DataMites sets itself apart by integrating internships into its certified data scientist course in Port-au-Prince, providing a unique learning experience that combines theoretical knowledge with practical industry exposure, enhancing skills and increasing job opportunities in the evolving field of data science.
Upon successfully finishing the Data Science training, you will receive an internationally recognized IABAC® certification, validating your expertise in the field and enhancing your employability globally.

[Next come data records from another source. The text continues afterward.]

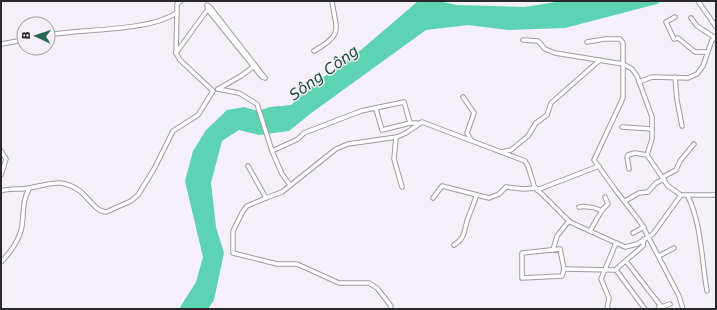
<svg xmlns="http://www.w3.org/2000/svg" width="717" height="310" viewBox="0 0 717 310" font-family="'DejaVu Sans',sans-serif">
<rect width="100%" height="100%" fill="#f5f0f7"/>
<path fill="#5dd3b2" d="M418 1H438L457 5 524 7 562 1H661L657 4 565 28 508 30 468 25 426 30 310 114 289 131 259 135 239 130 222 141 211 183 216 227 224 253 214 300 208 309H179L196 282 203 257 185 181 193 151 206 130 227 110 244 107 258 111 270 107 291 105 315 83 361 50Z"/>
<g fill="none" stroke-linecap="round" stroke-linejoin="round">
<defs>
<g id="minor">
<path d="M698 1 716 27"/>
<path d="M207 5 210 7 265 78 262 77 208 10Z"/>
<path d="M675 17 666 22 674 39 678 38 695 52H706"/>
<path d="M691 18 697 26 714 37"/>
<path d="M48 35C82 29 151 31 176 13"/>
<path d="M523 40 538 41 545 49 555 53 623 64 632 69 637 76 652 117V139L647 155 668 186 681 195H716"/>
<path d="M587 42 605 39H620L623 43V98L594 160 614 188 641 223 679 296 683 309"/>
<path d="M1 44 24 40"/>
<path d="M314 51C344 34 336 30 332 1"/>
<path d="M176 53 208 9"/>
<path d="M675 77 677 100 682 126"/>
<path d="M639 82 652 77 688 78 697 74 703 66 712 40 716 37"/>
<path d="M218 89 239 93 257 104 272 151"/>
<path d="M218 89 241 76 253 67"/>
<path d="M463 97 474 113 467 133 471 140"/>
<path d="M376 109 382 130 410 123"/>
<path d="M622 127 652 129"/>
<path d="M396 137 394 159 402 187"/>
<path d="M1 151 6 159 1 175"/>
<path d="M501 152 511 150 528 136 536 123 547 115 551 103 600 60"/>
<path d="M248 166 266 198 282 192 336 149 348 144 397 137 406 133 422 122 525 161 528 166 534 186 570 222 625 247 637 244 653 234 681 195"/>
<path d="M629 169 627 157 628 155 635 153 647 155"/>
<path d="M663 177 676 170 680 161 694 144"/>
<path d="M290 185 282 174 272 151 298 139 304 133 361 111 404 102 410 123H418"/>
<path d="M537 190 599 166"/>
<path d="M1 191C10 188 20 190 29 188 49 185 60 177 80 191 88 197 95 211 106 212L131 201 138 195 154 169 173 131 198 115 213 91 180 60 176 53 177 8V4L181 1"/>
<path d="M688 196C702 227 701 257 707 291"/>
<path d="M266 198 247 206 243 211 233 231V253L277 264H297L339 283H369L377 288 391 306 390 309"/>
<path d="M433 198 442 186 489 198 499 194 506 187 524 189 536 188"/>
<path d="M625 201 639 193 648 192 656 183 664 179"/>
<path d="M579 207C584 206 596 207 601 211"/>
<path d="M590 231 602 210 608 204 605 197"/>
<path d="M633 233 644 227"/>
<path d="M454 245C466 238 464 229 468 218 471 210 474 204 476 196"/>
<path d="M560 249 564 269 562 276 522 278V253Z"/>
<path d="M553 250 557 236 569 221"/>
<path d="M659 256 674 248"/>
<path d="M626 261 660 305 658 309"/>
<path d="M1 262C10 253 20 239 22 226 24 213 22 201 29 189"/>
<path d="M564 269 615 270 643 246 644 239"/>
<path d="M616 270 645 309"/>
<path d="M661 307 670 304"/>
<path d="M607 309 609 298 601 279 616 243"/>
</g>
</defs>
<use href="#minor" stroke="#9f9ba1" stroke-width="5.5"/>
<use href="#minor" stroke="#fff" stroke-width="3.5"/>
</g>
<g text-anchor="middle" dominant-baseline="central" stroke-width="3" stroke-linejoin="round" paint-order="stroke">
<g font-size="15" font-style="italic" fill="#184b3d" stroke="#f5f0f7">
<text transform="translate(324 73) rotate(-36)">Sông Công</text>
</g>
</g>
<rect width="717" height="310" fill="none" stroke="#29282a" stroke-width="4"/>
<g transform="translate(36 36) rotate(273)"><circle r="19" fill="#f5f0f7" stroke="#a3a0a5"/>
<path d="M0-3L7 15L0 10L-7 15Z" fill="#256654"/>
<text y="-6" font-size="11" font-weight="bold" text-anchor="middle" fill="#29282a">B</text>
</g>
</svg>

The DataMites Placement Assistance Team(PAT) facilitates the aspirants in taking all the necessary steps in starting their career in Data Science. Some of the services provided by PAT are: -
The DataMites Placement Assistance Team(PAT) conducts sessions on career mentoring for the aspirants with a view of helping them realize the purpose they have to serve when they step into the corporate world. The students are guided by industry experts about the various possibilities in the Data Science career, this will help the aspirants to draw a clear picture of the career options available. Also, they will be made knowledgeable about the various obstacles they are likely to face as a fresher in the field, and how they can tackle.
No, PAT does not promise a job, but it helps the aspirants to build the required potential needed in landing a career. The aspirants can capitalize on the acquired skills, in the long run, to a successful career in Data Science.